An AI agent is just a prompt loop with a goal, a set of tools, some memory, and the ability to keep going until it decides it is done. Strip the hype and what's left is mostly prompt engineering — the same techniques from the rest of this section, composed into a system that can take multi-step actions on its own.
"Agent" is the most over-loaded word in modern AI. To some people it means a chatbot. To others it means a self-driving piece of software that can book your flights, refactor your codebase, and renegotiate your bills. For this tutorial we will use a tight, useful definition: an agent is a system in which a language model is given a goal, a set of tools, and a memory, and is allowed to autonomously decide what to do next until the goal is achieved or a stop condition is met.
Almost everything in this definition is something you have seen already in this section — function calling, ReAct loops, memory layers, structured outputs. The agent is the composition. The interesting questions are how to compose them so the system is genuinely useful instead of impressively erratic.

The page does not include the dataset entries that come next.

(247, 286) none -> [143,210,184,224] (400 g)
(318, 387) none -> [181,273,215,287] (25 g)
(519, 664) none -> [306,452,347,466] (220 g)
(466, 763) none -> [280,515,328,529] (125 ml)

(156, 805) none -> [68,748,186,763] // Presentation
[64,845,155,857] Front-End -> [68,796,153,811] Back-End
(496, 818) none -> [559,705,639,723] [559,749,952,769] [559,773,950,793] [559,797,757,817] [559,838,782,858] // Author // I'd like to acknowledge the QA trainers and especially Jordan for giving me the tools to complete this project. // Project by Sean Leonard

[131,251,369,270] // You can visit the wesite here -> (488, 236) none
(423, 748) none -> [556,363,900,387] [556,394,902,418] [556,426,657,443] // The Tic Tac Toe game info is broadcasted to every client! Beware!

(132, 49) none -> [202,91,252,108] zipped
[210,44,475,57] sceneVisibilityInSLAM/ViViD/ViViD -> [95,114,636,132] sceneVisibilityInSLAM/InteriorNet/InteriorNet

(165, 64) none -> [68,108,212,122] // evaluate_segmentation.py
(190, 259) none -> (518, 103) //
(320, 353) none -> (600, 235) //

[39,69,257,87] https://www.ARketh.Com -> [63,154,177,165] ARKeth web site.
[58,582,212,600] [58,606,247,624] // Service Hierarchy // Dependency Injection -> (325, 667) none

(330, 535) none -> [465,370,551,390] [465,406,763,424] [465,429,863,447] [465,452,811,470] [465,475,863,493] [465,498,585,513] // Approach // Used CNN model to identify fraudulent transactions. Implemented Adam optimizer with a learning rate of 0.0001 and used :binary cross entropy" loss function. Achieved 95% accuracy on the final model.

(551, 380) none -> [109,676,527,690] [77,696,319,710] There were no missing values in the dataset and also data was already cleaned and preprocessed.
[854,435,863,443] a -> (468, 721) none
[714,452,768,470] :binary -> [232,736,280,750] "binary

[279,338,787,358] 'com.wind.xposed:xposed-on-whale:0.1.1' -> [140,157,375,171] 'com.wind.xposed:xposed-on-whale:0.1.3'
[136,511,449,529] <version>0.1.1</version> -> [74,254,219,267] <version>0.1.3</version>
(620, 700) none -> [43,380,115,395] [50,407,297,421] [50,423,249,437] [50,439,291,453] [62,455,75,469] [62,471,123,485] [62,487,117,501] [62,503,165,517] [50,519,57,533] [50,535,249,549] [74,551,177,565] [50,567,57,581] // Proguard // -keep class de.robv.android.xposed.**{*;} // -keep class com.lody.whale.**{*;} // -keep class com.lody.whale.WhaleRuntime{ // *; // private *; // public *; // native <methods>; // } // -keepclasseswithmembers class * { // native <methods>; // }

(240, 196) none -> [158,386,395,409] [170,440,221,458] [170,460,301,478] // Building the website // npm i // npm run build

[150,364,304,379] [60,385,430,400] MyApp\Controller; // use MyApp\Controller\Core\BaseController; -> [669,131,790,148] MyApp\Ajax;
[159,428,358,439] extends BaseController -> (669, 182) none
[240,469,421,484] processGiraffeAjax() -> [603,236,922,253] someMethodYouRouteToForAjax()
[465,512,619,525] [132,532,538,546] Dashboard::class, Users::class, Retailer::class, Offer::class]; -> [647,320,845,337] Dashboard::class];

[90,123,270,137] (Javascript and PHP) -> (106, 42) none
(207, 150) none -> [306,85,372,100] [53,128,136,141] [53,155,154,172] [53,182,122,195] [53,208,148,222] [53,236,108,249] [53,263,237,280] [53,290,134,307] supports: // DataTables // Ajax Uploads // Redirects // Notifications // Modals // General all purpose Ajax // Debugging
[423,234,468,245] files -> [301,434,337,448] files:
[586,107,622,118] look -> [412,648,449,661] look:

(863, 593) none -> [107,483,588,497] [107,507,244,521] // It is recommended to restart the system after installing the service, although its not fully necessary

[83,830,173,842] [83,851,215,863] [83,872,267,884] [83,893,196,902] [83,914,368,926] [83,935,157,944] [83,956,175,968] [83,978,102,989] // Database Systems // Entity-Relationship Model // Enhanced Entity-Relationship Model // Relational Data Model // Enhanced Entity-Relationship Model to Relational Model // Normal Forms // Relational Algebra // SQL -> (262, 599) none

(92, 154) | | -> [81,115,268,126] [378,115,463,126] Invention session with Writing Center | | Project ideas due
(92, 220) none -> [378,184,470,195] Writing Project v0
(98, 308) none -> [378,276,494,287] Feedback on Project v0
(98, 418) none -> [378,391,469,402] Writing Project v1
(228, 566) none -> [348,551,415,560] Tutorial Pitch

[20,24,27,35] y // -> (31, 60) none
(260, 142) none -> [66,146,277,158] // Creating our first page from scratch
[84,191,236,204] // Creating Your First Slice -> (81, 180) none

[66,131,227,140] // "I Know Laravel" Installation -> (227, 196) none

A workable agent architecture has six parts. None of them are exotic; the craft is in how carefully each one is designed.
"Just tell the model to figure it out"
System: You are an autonomous AI agent. The user will
give you a goal. Use the tools available to achieve it.
Tools: web_search, file_write, send_email, run_shell,
delete_file, transfer_money, ...
User: Plan my parents' 40th anniversary trip.
This is a demo, not a product. The agent has a sweeping toolset, no step cap, no spending limit, no plan structure, and no checkpoints. On a good day it's charming. On a bad day it sends a real email to the wrong address or burns $40 of tokens looping on a stuck step.
A bounded agent prompt
# Role
You are a trip-research agent. You plan but do not book.
# Goal
Produce a single Markdown itinerary for the user's trip
that includes: 3–5 flight options, 3 hotel options, and
a day-by-day plan for the destination.
# Tools (all read-only)
- web_search(query)
- get_flight_options(origin, destination, dates)
- get_hotels(city, dates, max_price_per_night)
- finish(answer)
# Process
1. Restate the user's goal in your own words.
2. List the sub-tasks you will work through.
3. For each sub-task, call at most 3 tools.
4. When you have enough information, call finish() with
the itinerary as a single Markdown document.
# Hard limits
- Maximum 12 tool calls.
- Maximum 8,000 tokens of total tool output.
- If a tool fails twice, skip that sub-task and continue.
- Never call a tool not in the list above.
- Never claim to have booked anything.
# User goal
{{user_goal}}
The agent now has a tight scope, four read-only tools, an explicit planning step, and clear stopping conditions. It produces a useful itinerary in well under a dollar and never silently does something destructive.
Tip: The single most useful agent design instinct is narrow the scope. A tightly scoped agent that does one job extremely well is dramatically more useful (and safer) than a general-purpose agent that does everything mediocrely. The same applies to humans you hire.
Design a research agent with exactly three read-only tools: web_search, fetch_page, finish. Give it a fact-finding goal with a clear success criterion. Cap it at 10 tool calls. Run it on five different questions. Note which ones succeed and which loop.
Add a planning step to the same agent: it must output a numbered plan before any tool call. Compare the new behaviour to the no-plan version. Plans usually halve wasted calls.
Build an end-to-end evaluation: 10 goals, 10 expected outputs, an LLM judge that scores the agent's final answer on a 1–5 rubric. Use it to compare two versions of the agent's system prompt. This is the kind of harness that turns agent work from art into engineering.